Let's check using the goldentooth CLI:
$ goldentooth command allyrion 'zfs list'
allyrion | CHANGED | rc=0 >>
NAME USED AVAIL REFER MOUNTPOINT
rpool 546K 108G 24K /rpool
rpool/data 53K 108G 25K /data
Nice! The pool is there. Now let's look at snapshots:
$ goldentooth command allyrion 'zfs list -t snapshot'
allyrion | CHANGED | rc=0 >>
NAME USED AVAIL REFER MOUNTPOINT
rpool/data@autosnap_2025-07-18_18:13:17_monthly 0B - 24K -
rpool/data@autosnap_2025-07-18_18:13:17_daily 0B - 24K -
rpool/data@autosnap_2025-07-18_18:13:17_hourly 0B - 24K -
rpool/data@autosnap_2025-07-18_19:00:03_hourly 0B - 24K -
rpool/data@autosnap_2025-07-18_20:00:10_hourly 0B - 24K -
...
rpool/data@autosnap_2025-07-19_14:00:15_hourly 0B - 24K -
rpool/data@syncoid_allyrion_2025-07-19:10:45:32-GMT-04:00 0B - 25K -
Excellent! Sanoid is creating snapshots hourly, daily, and monthly. That last snapshot with the "syncoid" prefix shows that replication is happening too.

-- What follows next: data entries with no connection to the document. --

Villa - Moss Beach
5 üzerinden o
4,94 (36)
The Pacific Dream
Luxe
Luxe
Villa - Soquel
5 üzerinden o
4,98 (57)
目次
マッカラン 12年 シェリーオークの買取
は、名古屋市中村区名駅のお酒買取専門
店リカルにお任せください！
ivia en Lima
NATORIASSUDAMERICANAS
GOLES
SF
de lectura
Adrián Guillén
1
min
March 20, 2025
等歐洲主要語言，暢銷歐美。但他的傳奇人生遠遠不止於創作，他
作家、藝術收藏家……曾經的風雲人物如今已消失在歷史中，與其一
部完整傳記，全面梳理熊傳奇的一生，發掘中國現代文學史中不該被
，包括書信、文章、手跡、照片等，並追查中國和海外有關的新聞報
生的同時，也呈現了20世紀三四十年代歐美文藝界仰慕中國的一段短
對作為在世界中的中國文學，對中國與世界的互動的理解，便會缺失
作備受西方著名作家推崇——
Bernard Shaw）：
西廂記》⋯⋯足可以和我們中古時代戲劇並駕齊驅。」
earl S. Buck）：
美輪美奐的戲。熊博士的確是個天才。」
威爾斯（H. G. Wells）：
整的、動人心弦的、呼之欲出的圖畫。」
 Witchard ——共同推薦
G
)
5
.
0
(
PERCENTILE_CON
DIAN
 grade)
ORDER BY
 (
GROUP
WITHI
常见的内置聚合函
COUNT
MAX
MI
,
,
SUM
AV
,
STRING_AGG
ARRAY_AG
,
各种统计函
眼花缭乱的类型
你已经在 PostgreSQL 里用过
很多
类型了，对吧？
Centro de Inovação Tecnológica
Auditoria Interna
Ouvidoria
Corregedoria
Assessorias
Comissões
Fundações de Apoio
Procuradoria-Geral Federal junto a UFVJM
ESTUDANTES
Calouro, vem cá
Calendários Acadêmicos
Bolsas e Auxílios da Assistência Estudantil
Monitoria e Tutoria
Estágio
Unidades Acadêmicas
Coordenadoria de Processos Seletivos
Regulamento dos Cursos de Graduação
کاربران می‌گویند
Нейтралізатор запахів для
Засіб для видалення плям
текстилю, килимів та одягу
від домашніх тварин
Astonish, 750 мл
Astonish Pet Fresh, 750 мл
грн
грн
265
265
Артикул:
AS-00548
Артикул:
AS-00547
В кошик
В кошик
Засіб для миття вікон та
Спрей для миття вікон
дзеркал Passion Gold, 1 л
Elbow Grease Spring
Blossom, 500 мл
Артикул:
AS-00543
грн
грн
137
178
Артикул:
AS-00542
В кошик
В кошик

And on the replica nodes? Let me check which nodes have ZFS:
$ goldentooth command gardener 'zfs list'
gardener | CHANGED | rc=0 >>
NAME USED AVAIL REFER MOUNTPOINT
rpool 600K 108G 25K /rpool
rpool/data 53K 108G 25K /rpool/data
The replica has the same dataset structure. And the snapshots?
$ goldentooth command gardener 'zfs list -t snapshot | head -5'
gardener | CHANGED | rc=0 >>
NAME USED AVAIL REFER MOUNTPOINT
rpool/data@autosnap_2025-07-18_18:13:17_monthly 0B - 24K -
rpool/data@autosnap_2025-07-18_18:13:17_daily 0B - 24K -
rpool/data@autosnap_2025-07-18_18:13:17_hourly 0B - 24K -
rpool/data@autosnap_2025-07-18_19:00:03_hourly 0B - 24K -
Perfect! The snapshots are being replicated from allyrion to gardener. The replication is working.
Performance
How's the performance? Well... it's ZFS on a single SSD connected to a Raspberry Pi. It's not going to win any benchmarks:
$ goldentooth command_root allyrion 'dd if=/dev/zero of=/data/test bs=1M count=100'
allyrion | CHANGED | rc=0 >>
100+0 records in
100+0 records out
104857600 bytes (105 MB, 100 MiB) copied, 0.205277 s, 511 MB/s
511 MB/s writes! That's... actually surprisingly good for a Pi with a SATA SSD over USB3. Clearly the ZFS caching is helping here, but even so, that's plenty fast for shared configuration files, build artifacts, and other cluster data.